#### Problem to solve
For this exercise, write out only the lines of the entries below from the one with "situation doesn't allow" up to and including the one with "1. Request authorization", exactly as they are. Pictures stay out.
-=-=-=-=-
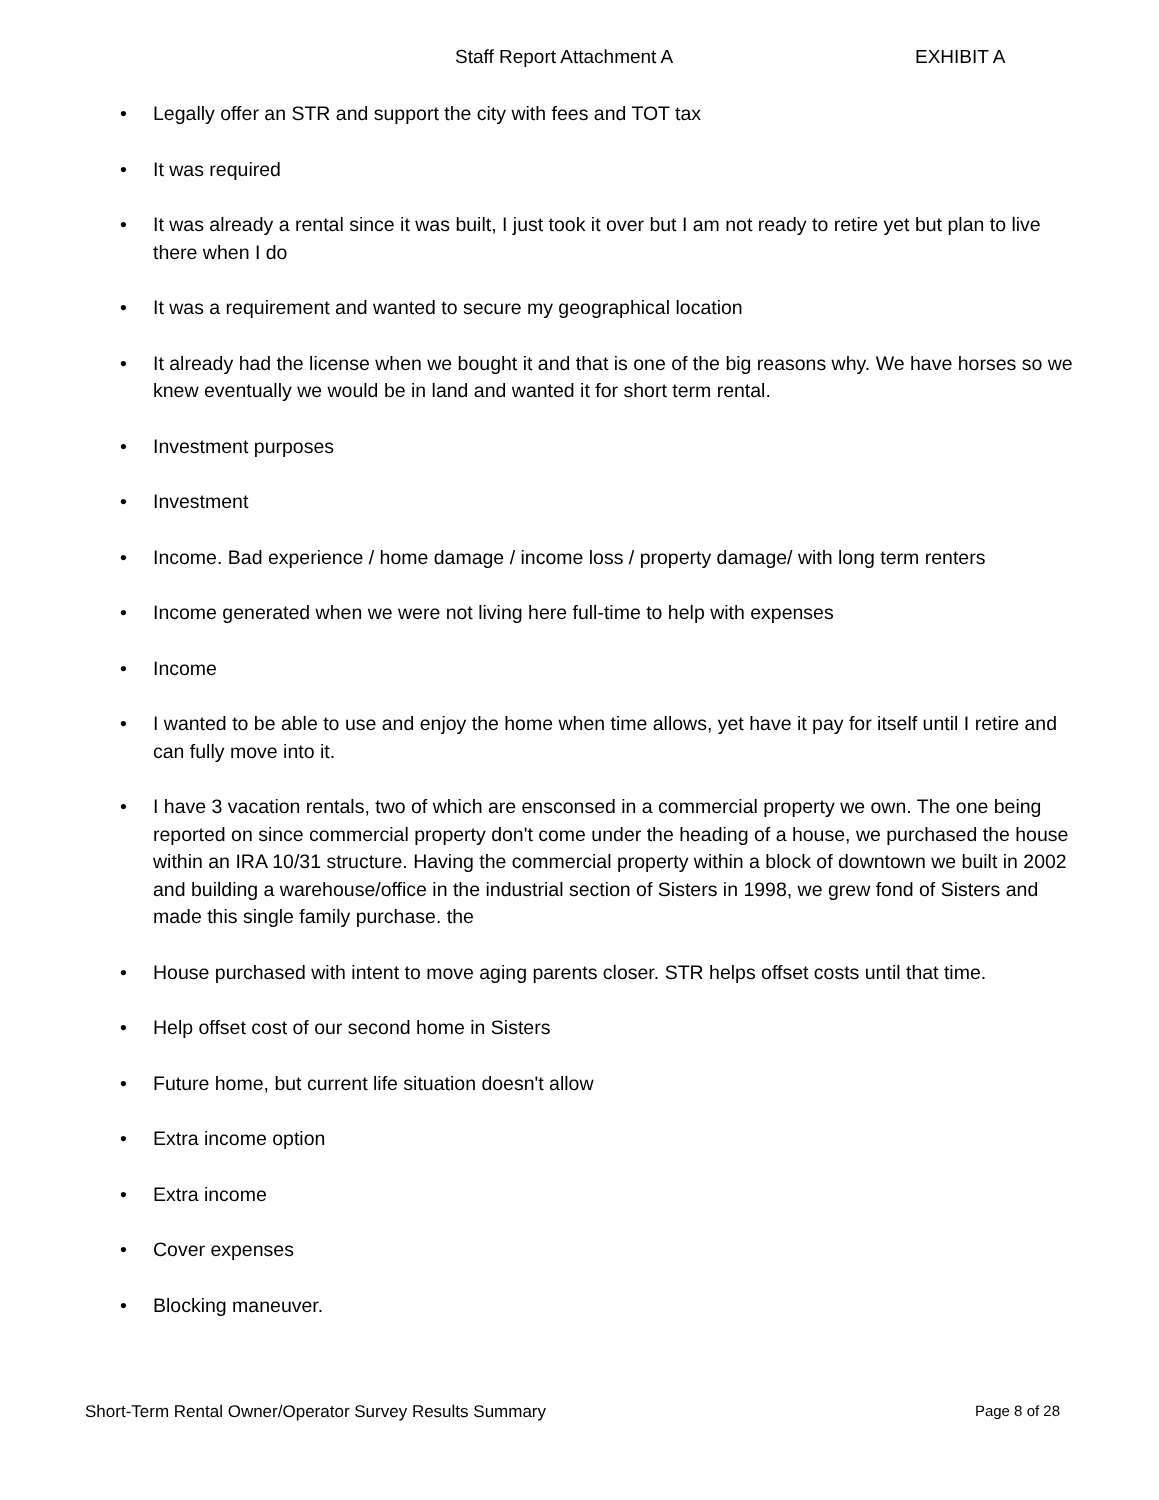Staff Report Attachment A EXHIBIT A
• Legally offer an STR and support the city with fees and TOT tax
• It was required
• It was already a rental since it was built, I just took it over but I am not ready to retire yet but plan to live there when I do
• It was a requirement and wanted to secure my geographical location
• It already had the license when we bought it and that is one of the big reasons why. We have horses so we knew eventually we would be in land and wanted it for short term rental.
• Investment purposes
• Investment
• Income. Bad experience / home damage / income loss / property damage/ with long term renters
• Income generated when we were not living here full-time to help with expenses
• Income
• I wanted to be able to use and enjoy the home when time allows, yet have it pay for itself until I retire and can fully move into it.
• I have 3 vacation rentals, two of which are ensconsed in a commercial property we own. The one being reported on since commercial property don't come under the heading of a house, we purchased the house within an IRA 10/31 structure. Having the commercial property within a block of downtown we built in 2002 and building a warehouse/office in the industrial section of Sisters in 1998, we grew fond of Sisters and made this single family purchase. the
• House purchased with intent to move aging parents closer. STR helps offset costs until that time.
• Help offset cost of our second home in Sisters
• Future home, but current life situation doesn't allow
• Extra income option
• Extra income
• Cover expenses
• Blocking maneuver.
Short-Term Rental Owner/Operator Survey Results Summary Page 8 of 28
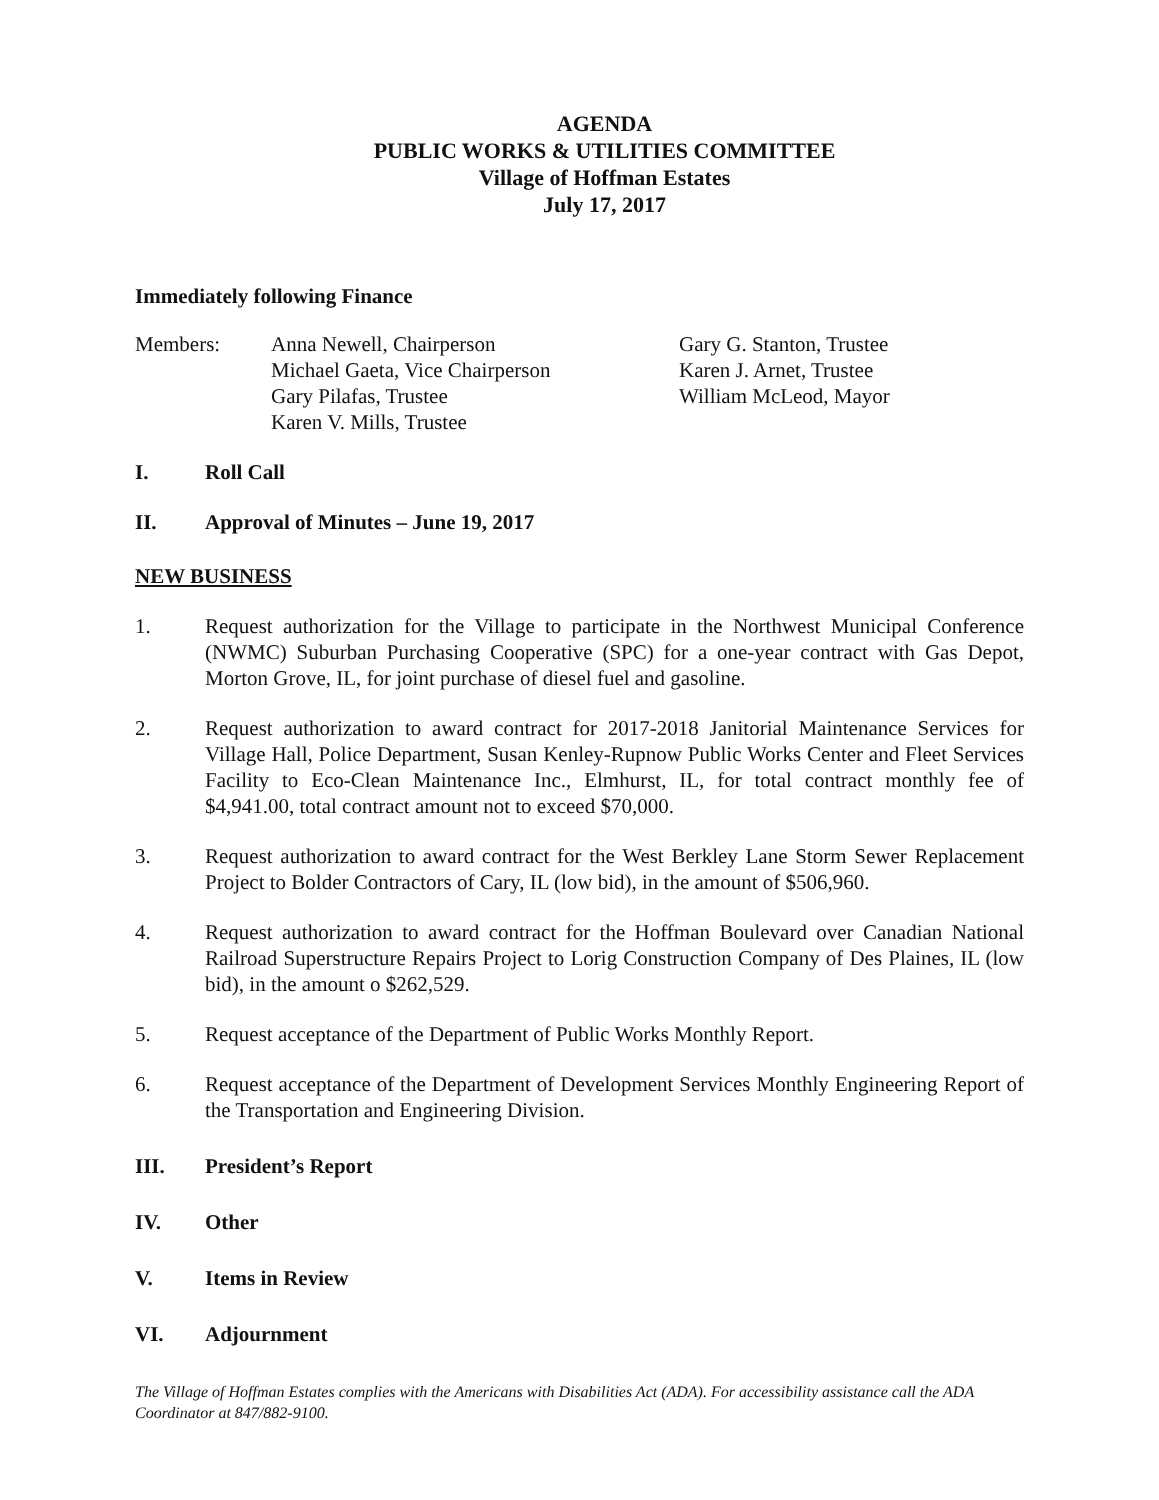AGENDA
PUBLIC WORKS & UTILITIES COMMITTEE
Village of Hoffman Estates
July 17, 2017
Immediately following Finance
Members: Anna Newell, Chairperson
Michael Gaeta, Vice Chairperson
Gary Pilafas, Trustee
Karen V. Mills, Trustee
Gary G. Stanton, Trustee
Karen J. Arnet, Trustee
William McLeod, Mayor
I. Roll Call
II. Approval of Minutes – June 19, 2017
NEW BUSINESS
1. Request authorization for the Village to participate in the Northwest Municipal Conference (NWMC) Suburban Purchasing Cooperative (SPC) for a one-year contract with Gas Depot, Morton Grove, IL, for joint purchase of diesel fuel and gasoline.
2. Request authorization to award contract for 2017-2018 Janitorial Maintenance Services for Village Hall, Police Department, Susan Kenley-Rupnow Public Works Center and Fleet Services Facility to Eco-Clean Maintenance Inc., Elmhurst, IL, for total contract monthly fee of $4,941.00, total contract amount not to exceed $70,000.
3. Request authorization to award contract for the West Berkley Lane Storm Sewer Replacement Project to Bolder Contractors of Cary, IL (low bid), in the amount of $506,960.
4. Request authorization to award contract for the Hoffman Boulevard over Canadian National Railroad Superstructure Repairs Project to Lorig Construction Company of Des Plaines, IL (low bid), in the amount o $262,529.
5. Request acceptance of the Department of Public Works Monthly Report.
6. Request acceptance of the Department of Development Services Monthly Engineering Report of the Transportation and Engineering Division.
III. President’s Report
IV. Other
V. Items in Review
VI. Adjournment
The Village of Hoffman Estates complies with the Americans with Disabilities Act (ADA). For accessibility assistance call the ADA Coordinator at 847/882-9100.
-=-=-=-=-
#### Written solution
• Future home, but current life situation doesn't allow
• Extra income option
• Extra income
• Cover expenses
• Blocking maneuver.
Short-Term Rental Owner/Operator Survey Results Summary Page 8 of 28
AGENDA
PUBLIC WORKS & UTILITIES COMMITTEE
Village of Hoffman Estates
July 17, 2017
Immediately following Finance
Members: Anna Newell, Chairperson
Michael Gaeta, Vice Chairperson
Gary Pilafas, Trustee
Karen V. Mills, Trustee
Gary G. Stanton, Trustee
Karen J. Arnet, Trustee
William McLeod, Mayor
I. Roll Call
II. Approval of Minutes – June 19, 2017
NEW BUSINESS
1. Request authorization for the Village to participate in the Northwest Municipal Conference (NWMC) Suburban Purchasing Cooperative (SPC) for a one-year contract with Gas Depot, Morton Grove, IL, for joint purchase of diesel fuel and gasoline.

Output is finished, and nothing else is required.